Sì, ma come scegliere?

Ho fatto la cosa più semplice. Ne ho parlato con i dirigenti di Omega (che preferiscono conservare l’anonimato). Perché scegliere è una cosa seria, visto che complessivamente siamo intorno alle sessanta variazioni sul tema del Moonwatch. «Per movimento? Beh, in effetti nella collezione Speedmaster il calibro impiegato è importante perché è una componente iconica della storia che racconta. Oggi nella collezione Speedmaster il calibro impiegato è un punto di riferimento essenziale, più che in ogni altra collezione. Eppure dividere gli Speedmaster per movimento non sarebbe sufficiente. Ad esempio, il “Dark Side of the Moon” e lo Speedmaster ’57 sono entrambi animati dal Calibro 9300. Eppure sono molto, molto diversi fra loro. Ogni Speedmaster va apprezzato per le caratteristiche specifiche di ogni modello».

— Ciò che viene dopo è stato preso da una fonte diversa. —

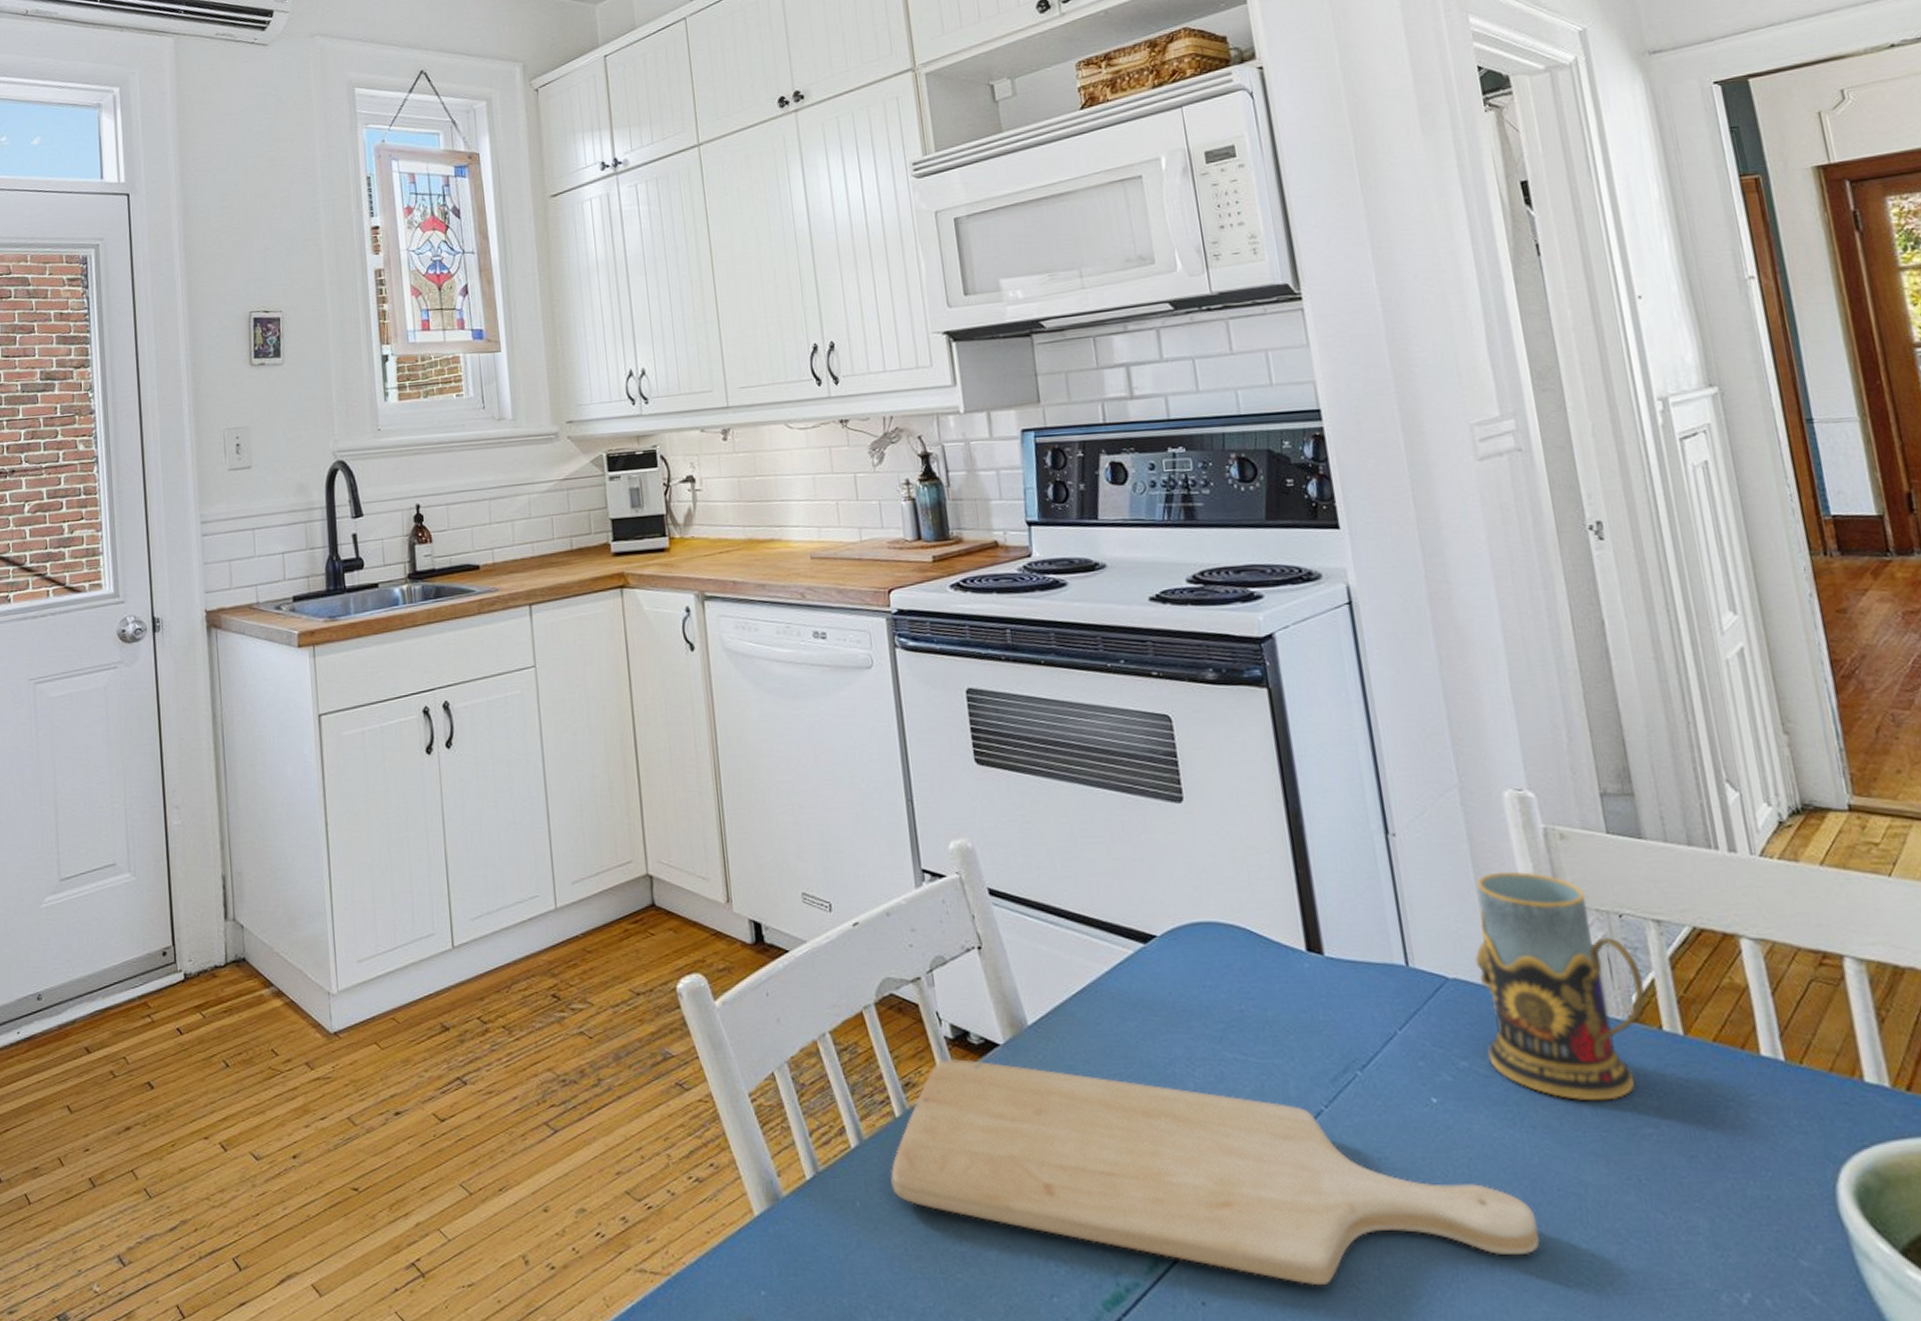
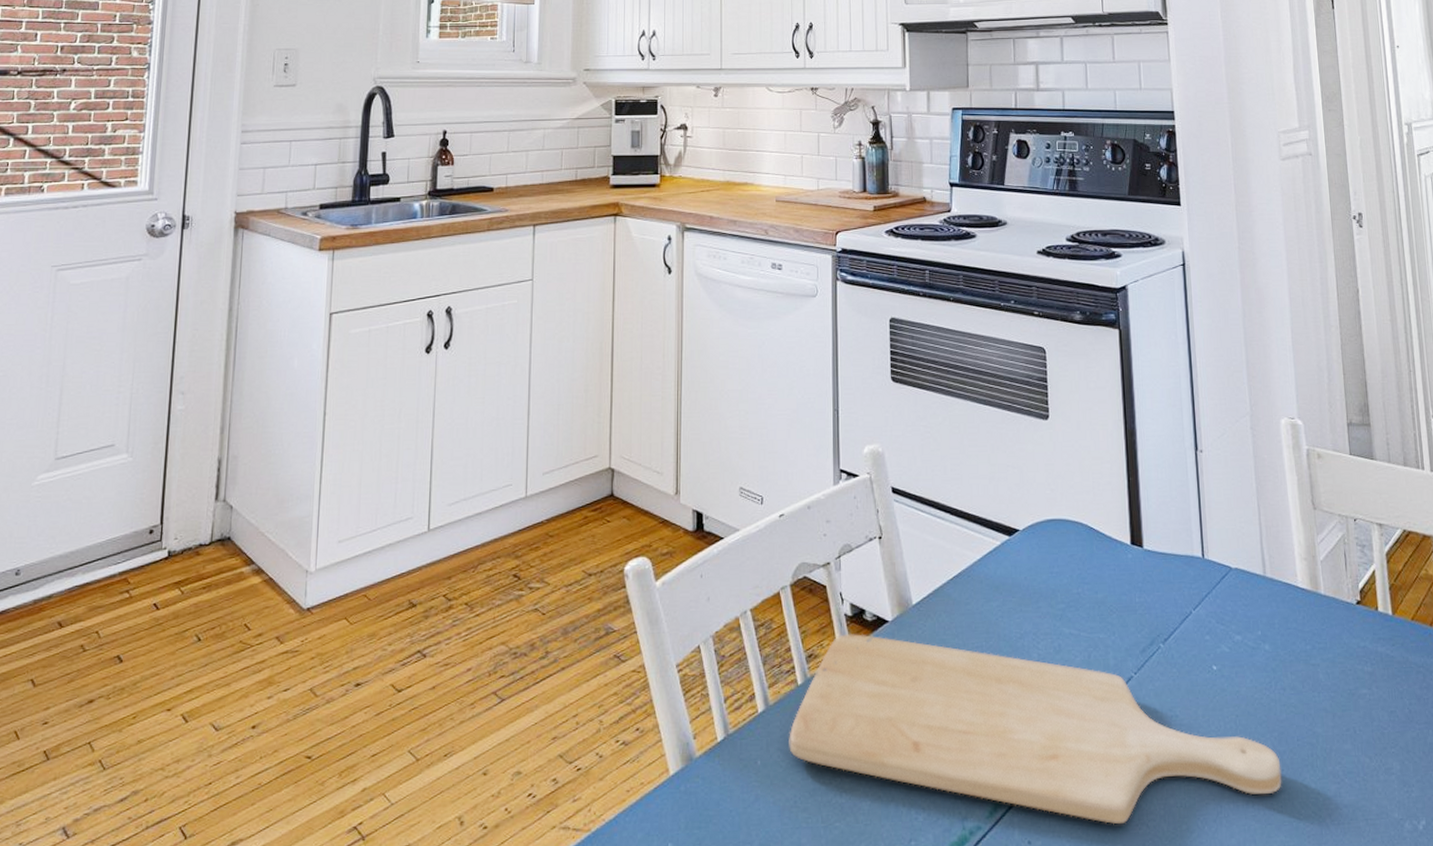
mug: present [1475,871,1646,1101] -> none [1252,483,1368,668]

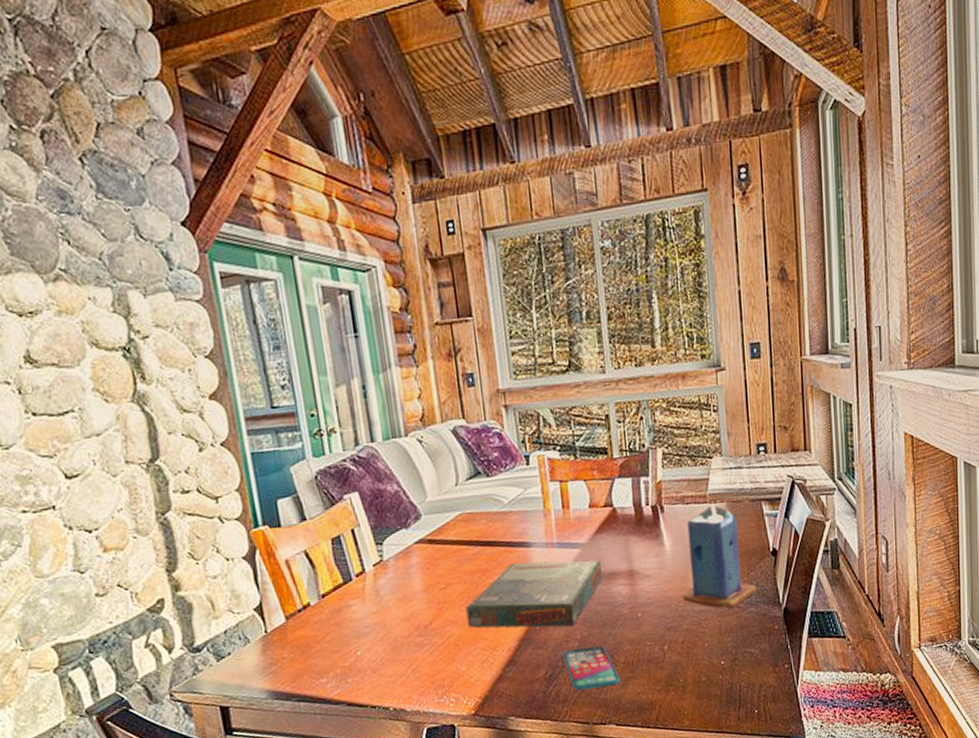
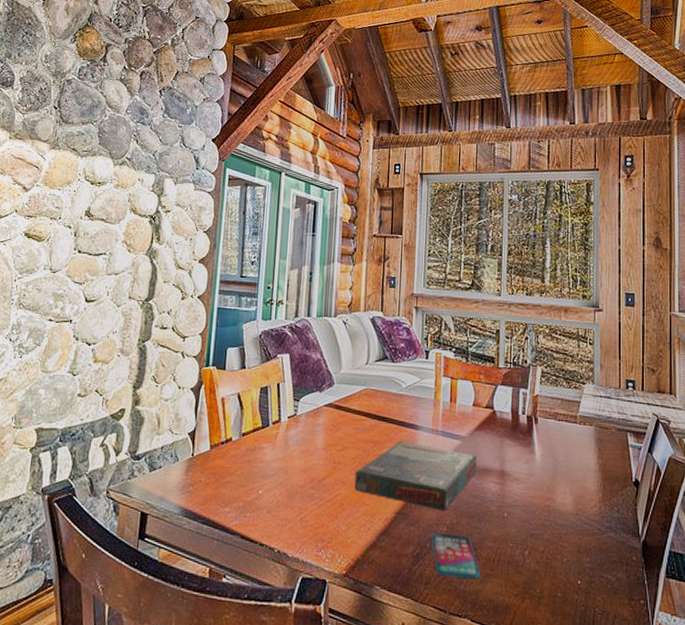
candle: present [683,504,756,609] -> none [547,425,617,529]

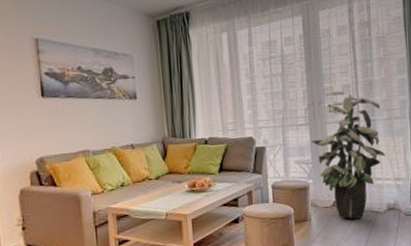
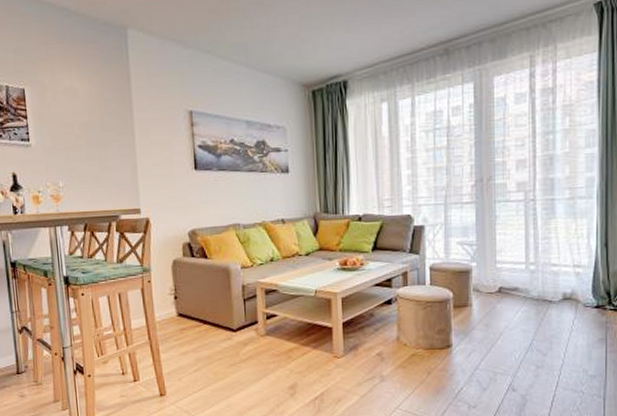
indoor plant: present [311,91,385,219] -> none [477,166,564,307]

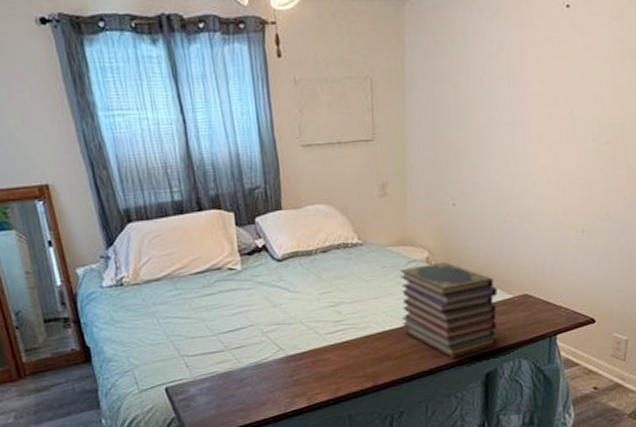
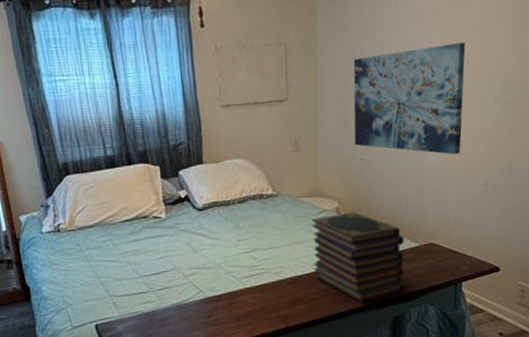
wall art: none [444,79,563,200] -> present [353,43,466,155]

Sì, ma quali hanno avuto maggior successo? «Per quanto ci riguarda, siamo rimasti a bocca aperta per quanto è accaduto con i modelli venduti solo su internet, gli “Speedy Tuesday“. Il primo, nel 2017, è andato esaurito in meno di 5 ore, ed erano 2.012 esemplari. Il secondo, l’Ultraman, è andato esaurito in un’ora, 53 minuti e 17 secondi. Ma hanno avuto grande successo, nei negozi, tutti i modelli Snoopy. E poi l’intero “progetto 321”, quello con cui abbiamo riportato in vita il Calibro 321, appunto. È il movimento del primo Speedmaster della Nasa e i collezionisti lo hanno molto apprezzato».

Immagino non sia stato facile realizzare calibri chiaramente riferiti a quelli del passato, ma con tutte le bellurie dei calibri Omega attuali. «Non è stato facile, no. Per noi era molto importante poter includere nel Moonwatch i test del Metas (l’Istituto Metrico Nazionale Svizzero, ndr) relativi alla precisione e all’antimagnetismo. In particolare è stato difficile far evolvere in questo senso il Calibro 1861 nel 3861. Una vera sfida, perché volevamo conservare le dimensioni e l’architettura del 1861, aggiungendo però lo scappamento Co-Axial, la spirale in silicio e il bilanciere ad inerzia variabile.

Rispetto ai 234 componenti del Calibro 1861, nel 3861 ce ne sono 240. E abbiamo migliorato anche l’autonomia, l’antimagnetismo e la costanza di marcia. L’errore medio giornaliero è passato da -1/+11 secondi a 0/+5. E abbiamo anche introdotto il dispositivo di arresto dei secondi. Per questo pensiamo di far gradualmente uscire di produzione il Calibro 1861, conservando però il 321 per i modelli più legati alla storia dei primi anni con la Nasa. Un tributo alla storia che intendiamo proseguire. Ovviamente poi, continueremo ad usare il Calibro 9300».